I was thinking about this tonight, ranting about it in my head, as I was about to watch my nightly episode of The Wire. And then I turned it on, and in the first scene, Jimmy McNulty goes out and gets wasted, gets in his car, turns on the radio, and it's playing...
"Transmetropolitan" by the Pogues. Which, I have to say, is exactly what Jimmy McNulty would be listening to while he was driving around drunk off his ass. Someone clearly noticed the Jimmy McNulty music problem and fixed it.

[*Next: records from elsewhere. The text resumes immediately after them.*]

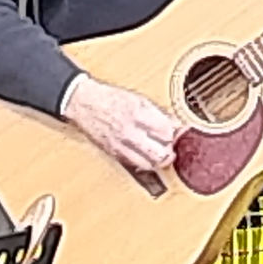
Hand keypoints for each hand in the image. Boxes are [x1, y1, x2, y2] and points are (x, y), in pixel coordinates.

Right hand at [61, 78, 186, 172]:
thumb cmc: (111, 99)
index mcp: (139, 113)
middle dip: (170, 151)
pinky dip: (144, 162)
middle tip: (171, 146)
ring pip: (149, 164)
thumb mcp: (140, 99)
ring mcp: (121, 145)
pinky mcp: (114, 154)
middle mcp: (130, 131)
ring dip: (159, 160)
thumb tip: (178, 125)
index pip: (167, 132)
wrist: (84, 103)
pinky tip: (146, 155)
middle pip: (161, 153)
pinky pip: (135, 164)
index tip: (178, 132)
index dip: (176, 134)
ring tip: (160, 152)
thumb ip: (161, 113)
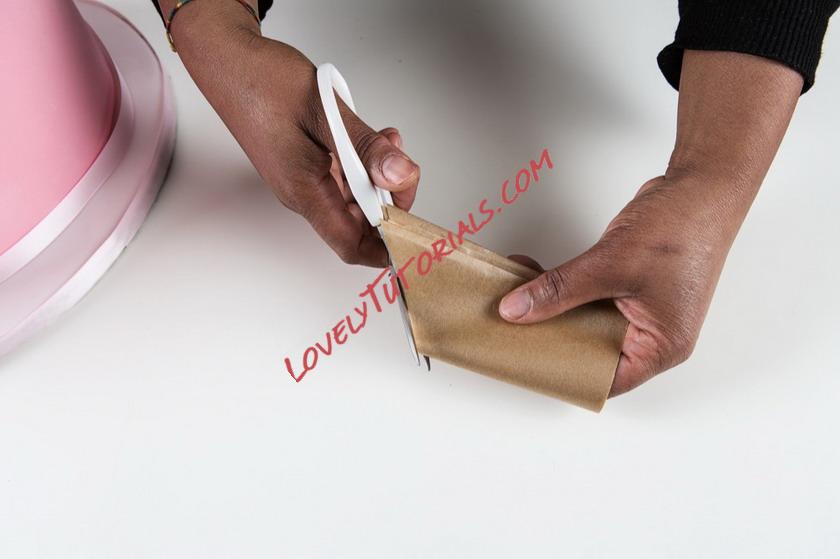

And then when the episode ended, I checked the credits and realized that this is the first episode of The Wire that was written by George Pelecanos. I actually happen to kind of hate George Pelecanos's books, for a lot of reasons that are too complicated to go into. He's definitely one of the best writers about contemporary D.C., which is a sad, sad commentary about the state of writing on D.C. But you've got to hand it to him: he has an impeccable sense of his characters' musical taste. And some googling reveals that he was, in fact, responsible for fixing the McNulty soundtrack:
As story editor for the popular HBO crime drama The Wire, set up the road in Baltimore, he’s wielded a minor musical influence: in a scene last season Detective Jimmy McNulty, on a bender, seeks his own soundtrack. “When he’s drunk, he throws the Pogues in the tape deck?” Pelecanos recalls. “That was me.”
To which I can only say: thank you, George Pelecanos. You have removed one of the small irritations in my television viewing life.